ケイ先輩を押し退けてやって来た雫ちゃんは、私にずい、と顔を寄せる。


近くで見ると、その幼く儚く可愛らしい顔がどれほど整っているかが良く分かる。ただ、雫ちゃんにはどこか近寄りがたい独特の雰囲気があったりもするんだけど。
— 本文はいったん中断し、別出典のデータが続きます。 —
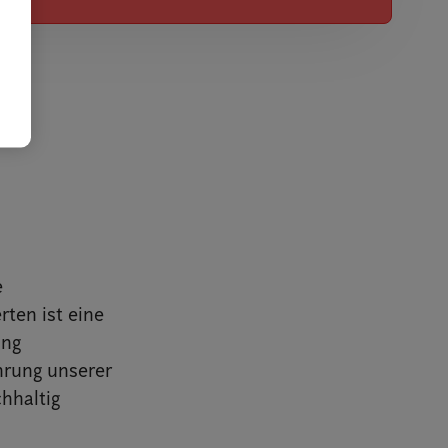
e
rten ist eine
ung
hrung unserer
hhaltig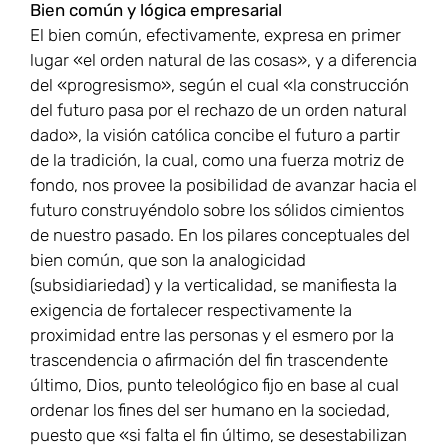
Bien común y lógica empresarial
El bien común, efectivamente, expresa en primer
lugar «el orden natural de las cosas», y a diferencia
del «progresismo», según el cual «la construcción
del futuro pasa por el rechazo de un orden natural
dado», la visión católica concibe el futuro a partir
de la tradición, la cual, como una fuerza motriz de
fondo, nos provee la posibilidad de avanzar hacia el
futuro construyéndolo sobre los sólidos cimientos
de nuestro pasado. En los pilares conceptuales del
bien común, que son la analogicidad
(subsidiariedad) y la verticalidad, se manifiesta la
exigencia de fortalecer respectivamente la
proximidad entre las personas y el esmero por la
trascendencia o afirmación del fin trascendente
último, Dios, punto teleológico fijo en base al cual
ordenar los fines del ser humano en la sociedad,
puesto que «si falta el fin último, se desestabilizan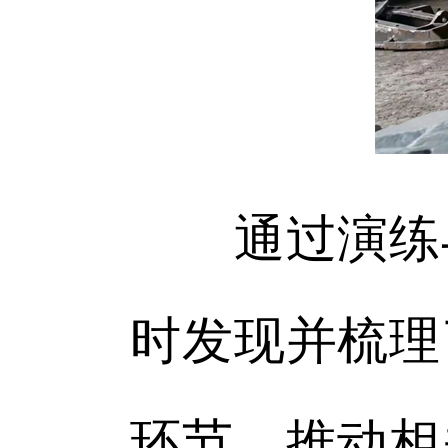
通过演练与
时发现并梳理
环节，推动相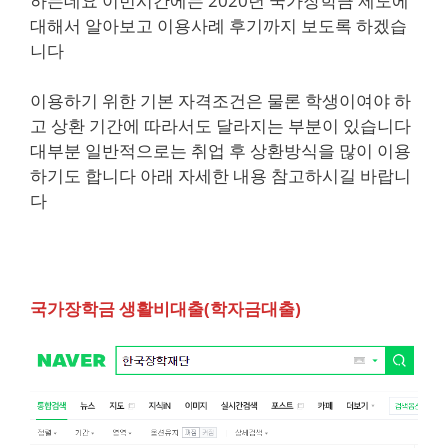
하는데요 이번시간에는 2020년 국가장학금 제도에
대해서 알아보고 이용사례 후기까지 보도록 하겠습
니다
이용하기 위한 기본 자격조건은 물론 학생이여야 하
고 상환 기간에 따라서도 달라지는 부분이 있습니다
대부분 일반적으로는 취업 후 상환방식을 많이 이용
하기도 합니다 아래 자세한 내용 참고하시길 바랍니
다
국가장학금 생활비대출(학자금대출)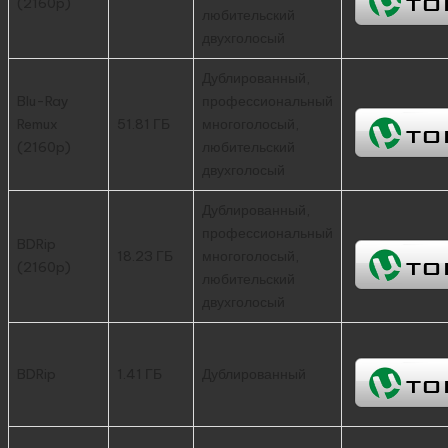
(2160p)
любительский
двухголосый
Дублированный,
Blu-Ray
профессиональный
Remux
51.81 ГБ
многоголосый,
(2160p)
любительский
двухголосый
Дублированный,
профессиональный
BDRip
18.23 ГБ
многоголосый,
(2160p)
любительский
двухголосый
BDRip
1.41 ГБ
Дублированный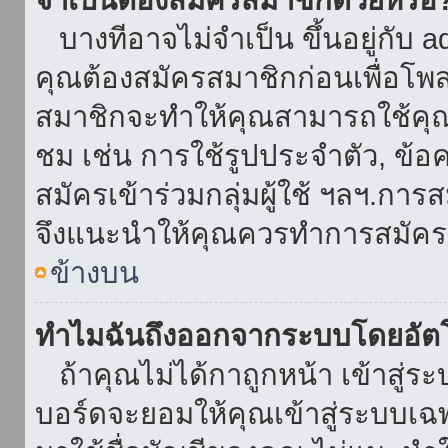
บางทีอาจไม่จำเป็น ขึ้นอยู่กับ 
คุณต้องสมัครสมาชิกก่อนเพื่อโพ
สมาชิกจะทำให้คุณสามารถใช้คุณลักษ
ชม เช่น การใช้รูปประจำตัว, ข้อควา
สมัครเข้าร่วมกลุ่มผู้ใช้ ฯลฯ.การ
จึงแนะนำให้คุณควรทำการสมัคร
ข้างบน
ทำไมฉันถึงออกจากระบบโดยอัตโ
ถ้าคุณไม่ได้กาถูกหน้า เข้าสู่ร
บอร์ดจะยอมให้คุณเข้าสู่ระบบเฉพา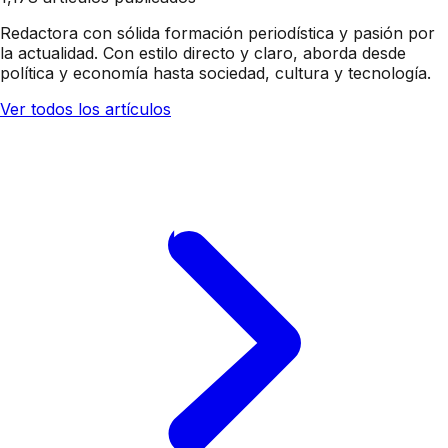
Redactora con sólida formación periodística y pasión por
la actualidad. Con estilo directo y claro, aborda desde
política y economía hasta sociedad, cultura y tecnología.
Ver todos los artículos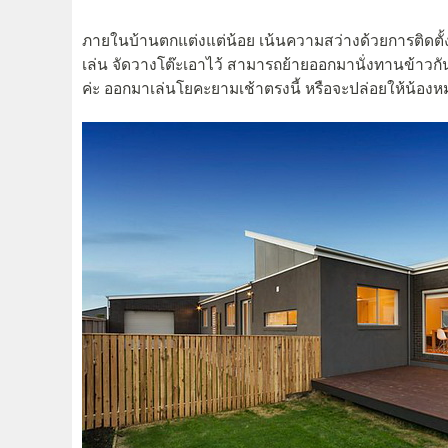
ภายในบ้านตกแต่งแต่น้อย เน้นความสว่างด้วยการติดตั้งประ
เล่น จัดวางโต๊ะเอาไว้ สามารถย้ายออกมานั่งทานข้าวก
ค่ะ ออกมาเล่นโยคะยามเช้าตรงนี้ หรือจะปล่อยให้น้องหมา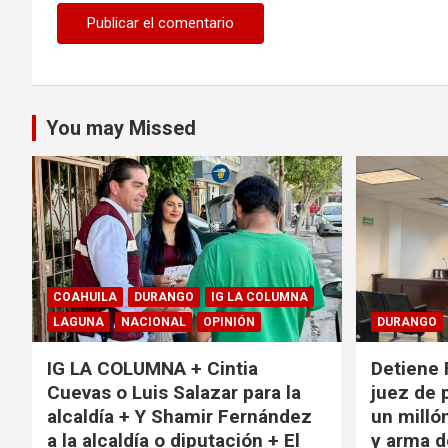
You may Missed
COAHUILA
DURANGO
IG LA COLUMNA
LAGUNA
NACIONAL
OPINIÓN
DURANGO
IG LA COLUMNA + Cintia
Detiene 
Cuevas o Luis Salazar para la
juez de 
alcaldía + Y Shamir Fernández
un milló
a la alcaldía o diputación + El
y arma d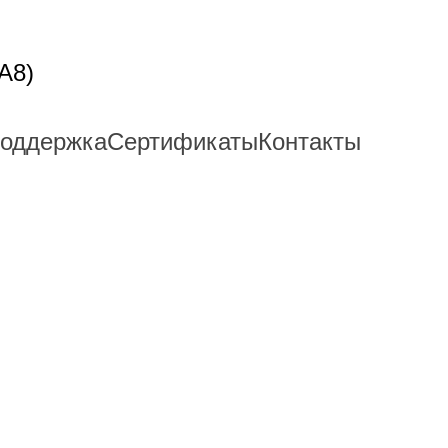
A8)
поддержка
Сертификаты
Контакты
「泰河先輩ん持っちょる誠実ば示す紺色んオーラとは相性良か筈なんにねぇ。最近 、あんたら二人、もやっとるわ」


言いたいことを言うだけ言って、雫ちゃんの視線は私の後方斜め右の椿へ移る。


「……んで、普段周りにはゴールドのオーラ撒き散らしとるくせ、心は色濃い青のそこのキモい先輩は、何で更にブルーなんやろか?」


「雫……お前、マジで根性曲がってね?」


ギリ、と歯軋りさせて、何故だか苦い顔をする椿に、雫ちゃんはふ、と小さく鼻で音を立てて笑う。


「まぁ俺から言えるんはひとつだけや。そんモヤとかブルーば解消するには、やりたかようにやるんが一番っちゅうこっちゃわ。くよくよしたっちゃ悪い方に行く時は行くし、良か方には絶対いかん」


くよくよしてても良い方にはいかない、か。